Updated: Mar 24, 2020

Several years ago, my wife decided to build curriculum for schools based on a book written by Jon Gordon, The Energy Bus. About a year and a half prior to making that plunge, she was gifted the book by one of her teachers while she was principal at our community elementary school. During the time she was a principal, I was the head of human resources for the district and at night, prior to bed, we would try to read something inspiring or most of the time, work related – leadership stuff. I remember this one night when she shared a passage out of The Energy Bus. It talked about getting people off the bus that didn’t share in your vision for the organization. I was shocked because this was the first time, I could remember, a fable talking about removing people from your organization that don’t align.

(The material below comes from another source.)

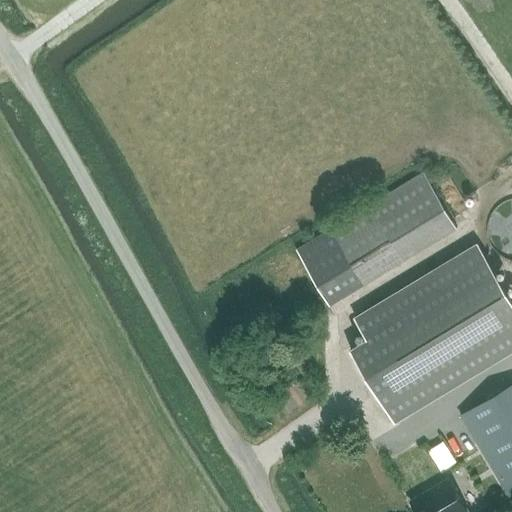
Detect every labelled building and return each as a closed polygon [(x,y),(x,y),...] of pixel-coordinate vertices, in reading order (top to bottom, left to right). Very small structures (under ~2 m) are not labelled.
[(424,172),(297,249),(330,304),(457,226),(424,172)] [(511,201),(506,204),(500,207),(495,211),(492,217),(489,223),(488,229),(488,236),(489,242),(492,248),(496,253),(500,257),(506,261),(511,262),(511,201)] [(395,421),(511,350),(511,299),(478,243),(355,316),(368,337),(350,347),(395,421)] [(511,383),(460,415),(510,496),(511,494),(511,383)] [(460,511),(467,508),(450,479),(411,502),(416,511),(460,511)]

I am not suggesting that we begin removing people from our organization. However, I am asking that we assess where we are, where are we going, and what are the skills and behaviors needed to get us there. Right now, there is considerable change happening within our organizations and the way we serve our schools, districts, and communities are changing right before our eyes in real time. We are asking our leaders and teachers to develop curriculum to be done at home for our students that are engaging and practical that would keep students focused. Wow imagine that! We had a tough enough time keeping their attention face to face. Now we are asking them to do it virtually. We are asking parents to be more involved and hold their kids accountable to following the plans that has been put in place. Wow imagine that! We had a tough enough time getting these parents to attend a parent teacher conference that was scheduled twice a year. I know this is just a tip of the iceberg, but I think you get my point.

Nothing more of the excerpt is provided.